### Direction:
In the text on production profile development, what does the y-axis in Fig. 1 represent?

Production profile development

After running the simulation, the field pressure and total field oil production plots were generated for the first three scenarios as shown in Figs. 1, 2. The x-axis in Fig. 1 represents the number of years of simulation period whereas the y-axis represents the pressure in psia. Similarly, in Fig. 2, y-axis represents the total revenue in Million dollars.

Fig. 1
figure 1

Field pressure plots for first three scenarios and primary depletion period

Fig. 2
figure 2

Field oil production total for first three scenarios and primary depletion period

Primary depletion

To perform the natural depletion method, the gas and water injection wells are kept shut by changing the injection well control parameters. This action can also be performed for well completion and specification data in the schedule section to meet the requirements of the injection. The action facility in the eclipse can also be used to set some limit on rate, pressure or time, after which injection starts or paused/stopped automatically, at the specified limit. The action can be repeated for finite as well as infinite times in the life of the subject well. However, “ACTION” facility enables that if natural production of the oil wells falls below some specified limit, all injection wells automatically start injecting.

### Dataset records:

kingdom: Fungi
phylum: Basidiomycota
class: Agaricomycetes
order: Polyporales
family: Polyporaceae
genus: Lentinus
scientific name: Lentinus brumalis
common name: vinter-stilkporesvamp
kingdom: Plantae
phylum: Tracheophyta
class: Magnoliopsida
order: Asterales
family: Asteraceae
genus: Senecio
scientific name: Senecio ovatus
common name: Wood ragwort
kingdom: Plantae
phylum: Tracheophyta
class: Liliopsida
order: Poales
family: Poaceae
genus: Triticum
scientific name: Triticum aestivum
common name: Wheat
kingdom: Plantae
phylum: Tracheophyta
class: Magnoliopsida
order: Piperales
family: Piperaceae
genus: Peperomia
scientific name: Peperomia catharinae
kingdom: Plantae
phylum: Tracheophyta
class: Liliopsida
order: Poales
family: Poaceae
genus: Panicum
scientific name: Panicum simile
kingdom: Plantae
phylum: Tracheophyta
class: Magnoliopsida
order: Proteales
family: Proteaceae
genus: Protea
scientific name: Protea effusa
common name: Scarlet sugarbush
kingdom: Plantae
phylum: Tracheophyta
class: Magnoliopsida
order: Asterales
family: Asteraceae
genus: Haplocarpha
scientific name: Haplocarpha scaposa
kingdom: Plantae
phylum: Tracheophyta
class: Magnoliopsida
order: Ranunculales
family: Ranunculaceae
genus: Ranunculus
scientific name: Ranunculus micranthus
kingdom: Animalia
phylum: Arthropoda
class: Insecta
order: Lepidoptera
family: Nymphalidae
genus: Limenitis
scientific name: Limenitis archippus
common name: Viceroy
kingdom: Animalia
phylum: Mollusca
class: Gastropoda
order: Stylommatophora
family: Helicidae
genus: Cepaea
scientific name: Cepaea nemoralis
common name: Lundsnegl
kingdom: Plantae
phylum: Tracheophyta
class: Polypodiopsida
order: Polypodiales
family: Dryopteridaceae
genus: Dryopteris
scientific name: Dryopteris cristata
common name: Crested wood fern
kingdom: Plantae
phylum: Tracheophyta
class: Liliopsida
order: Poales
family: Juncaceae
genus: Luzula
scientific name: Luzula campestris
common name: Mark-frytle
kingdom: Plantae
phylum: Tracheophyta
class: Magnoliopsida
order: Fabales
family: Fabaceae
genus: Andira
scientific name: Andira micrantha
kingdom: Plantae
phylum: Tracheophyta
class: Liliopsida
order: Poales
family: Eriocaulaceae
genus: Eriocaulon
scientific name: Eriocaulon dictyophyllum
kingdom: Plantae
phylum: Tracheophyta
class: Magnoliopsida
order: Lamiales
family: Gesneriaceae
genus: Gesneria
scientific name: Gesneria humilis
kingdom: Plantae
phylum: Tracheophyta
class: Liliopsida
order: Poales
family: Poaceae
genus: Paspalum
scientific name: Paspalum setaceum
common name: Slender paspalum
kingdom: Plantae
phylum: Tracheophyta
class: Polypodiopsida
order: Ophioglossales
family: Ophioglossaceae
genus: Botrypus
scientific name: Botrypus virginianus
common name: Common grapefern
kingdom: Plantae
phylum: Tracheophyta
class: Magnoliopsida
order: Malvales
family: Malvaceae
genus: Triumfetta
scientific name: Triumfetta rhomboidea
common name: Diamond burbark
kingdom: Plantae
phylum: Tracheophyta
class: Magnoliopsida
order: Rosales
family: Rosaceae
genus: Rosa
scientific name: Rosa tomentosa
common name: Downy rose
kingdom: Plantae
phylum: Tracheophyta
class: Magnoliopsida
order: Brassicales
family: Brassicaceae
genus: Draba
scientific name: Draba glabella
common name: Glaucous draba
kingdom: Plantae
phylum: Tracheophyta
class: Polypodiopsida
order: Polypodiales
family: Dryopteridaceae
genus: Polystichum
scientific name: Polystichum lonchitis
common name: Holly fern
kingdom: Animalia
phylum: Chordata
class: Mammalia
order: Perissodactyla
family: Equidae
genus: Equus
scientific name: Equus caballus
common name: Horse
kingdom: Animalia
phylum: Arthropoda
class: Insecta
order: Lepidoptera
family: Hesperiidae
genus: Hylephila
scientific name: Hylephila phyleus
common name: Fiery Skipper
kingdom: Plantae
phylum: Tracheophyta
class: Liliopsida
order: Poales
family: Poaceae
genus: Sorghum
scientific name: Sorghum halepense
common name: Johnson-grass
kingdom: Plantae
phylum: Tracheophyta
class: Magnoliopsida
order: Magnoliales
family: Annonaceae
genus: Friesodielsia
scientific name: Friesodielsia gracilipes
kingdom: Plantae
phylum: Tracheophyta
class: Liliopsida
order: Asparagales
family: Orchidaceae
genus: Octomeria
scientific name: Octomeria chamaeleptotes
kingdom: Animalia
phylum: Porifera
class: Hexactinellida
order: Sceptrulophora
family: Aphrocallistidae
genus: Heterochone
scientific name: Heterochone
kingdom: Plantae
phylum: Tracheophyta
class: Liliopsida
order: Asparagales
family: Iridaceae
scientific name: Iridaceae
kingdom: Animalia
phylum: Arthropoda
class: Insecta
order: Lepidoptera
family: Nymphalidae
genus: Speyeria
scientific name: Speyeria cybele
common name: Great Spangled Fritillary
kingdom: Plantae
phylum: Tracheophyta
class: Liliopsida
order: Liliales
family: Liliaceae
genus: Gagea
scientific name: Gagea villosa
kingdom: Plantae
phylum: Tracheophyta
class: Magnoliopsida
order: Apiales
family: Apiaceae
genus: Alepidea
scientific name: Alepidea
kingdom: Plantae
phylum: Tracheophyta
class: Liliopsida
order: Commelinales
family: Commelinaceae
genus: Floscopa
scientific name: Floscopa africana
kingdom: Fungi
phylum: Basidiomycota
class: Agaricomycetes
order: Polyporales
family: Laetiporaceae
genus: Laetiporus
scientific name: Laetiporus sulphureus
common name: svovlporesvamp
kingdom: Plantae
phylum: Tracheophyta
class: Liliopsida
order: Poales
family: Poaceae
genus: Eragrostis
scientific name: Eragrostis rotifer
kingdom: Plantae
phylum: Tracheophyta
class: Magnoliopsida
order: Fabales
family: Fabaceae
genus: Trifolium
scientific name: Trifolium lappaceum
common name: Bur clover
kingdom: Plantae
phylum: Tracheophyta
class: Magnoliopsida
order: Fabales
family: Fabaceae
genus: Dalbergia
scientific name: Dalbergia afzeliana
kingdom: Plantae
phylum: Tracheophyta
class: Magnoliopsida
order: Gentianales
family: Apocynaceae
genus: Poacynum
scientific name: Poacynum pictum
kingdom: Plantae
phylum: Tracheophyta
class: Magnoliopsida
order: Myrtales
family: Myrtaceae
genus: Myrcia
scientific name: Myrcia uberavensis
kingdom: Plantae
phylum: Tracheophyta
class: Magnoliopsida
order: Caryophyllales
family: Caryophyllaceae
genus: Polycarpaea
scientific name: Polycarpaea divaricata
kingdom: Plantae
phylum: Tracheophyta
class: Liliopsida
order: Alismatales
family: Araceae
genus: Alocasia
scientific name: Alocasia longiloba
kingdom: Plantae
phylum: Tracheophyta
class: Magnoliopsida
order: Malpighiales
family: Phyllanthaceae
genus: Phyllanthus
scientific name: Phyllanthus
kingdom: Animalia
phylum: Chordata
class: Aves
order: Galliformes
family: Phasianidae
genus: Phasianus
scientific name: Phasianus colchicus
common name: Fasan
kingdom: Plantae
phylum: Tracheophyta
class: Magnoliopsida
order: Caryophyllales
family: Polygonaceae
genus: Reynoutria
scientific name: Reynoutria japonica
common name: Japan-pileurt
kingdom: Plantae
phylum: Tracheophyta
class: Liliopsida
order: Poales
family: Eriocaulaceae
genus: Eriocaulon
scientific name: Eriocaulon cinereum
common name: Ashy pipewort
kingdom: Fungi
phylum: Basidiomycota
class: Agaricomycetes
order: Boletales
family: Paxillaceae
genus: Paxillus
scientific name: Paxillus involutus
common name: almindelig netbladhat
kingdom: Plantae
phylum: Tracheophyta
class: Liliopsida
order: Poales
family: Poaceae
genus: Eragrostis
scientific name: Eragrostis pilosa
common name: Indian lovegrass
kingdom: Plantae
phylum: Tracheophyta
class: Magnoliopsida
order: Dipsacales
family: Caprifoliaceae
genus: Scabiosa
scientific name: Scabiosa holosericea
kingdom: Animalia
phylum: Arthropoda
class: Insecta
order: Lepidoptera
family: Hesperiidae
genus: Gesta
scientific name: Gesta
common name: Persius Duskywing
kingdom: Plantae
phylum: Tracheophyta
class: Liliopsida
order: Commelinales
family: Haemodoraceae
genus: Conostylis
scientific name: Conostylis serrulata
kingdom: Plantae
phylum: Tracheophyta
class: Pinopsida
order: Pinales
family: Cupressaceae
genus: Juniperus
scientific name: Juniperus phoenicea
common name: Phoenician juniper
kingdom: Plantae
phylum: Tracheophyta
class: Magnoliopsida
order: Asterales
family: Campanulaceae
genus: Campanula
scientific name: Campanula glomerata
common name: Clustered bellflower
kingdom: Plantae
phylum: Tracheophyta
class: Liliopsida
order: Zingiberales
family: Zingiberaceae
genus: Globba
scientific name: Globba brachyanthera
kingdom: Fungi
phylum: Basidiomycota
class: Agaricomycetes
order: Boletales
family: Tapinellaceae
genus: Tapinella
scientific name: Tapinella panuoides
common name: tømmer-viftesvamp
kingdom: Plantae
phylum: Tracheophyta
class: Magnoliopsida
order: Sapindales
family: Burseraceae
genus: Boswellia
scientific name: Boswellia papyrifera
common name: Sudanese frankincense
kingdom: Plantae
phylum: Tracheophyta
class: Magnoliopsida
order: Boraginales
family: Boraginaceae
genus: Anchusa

### Answer to this exercise:
The pressure in psia.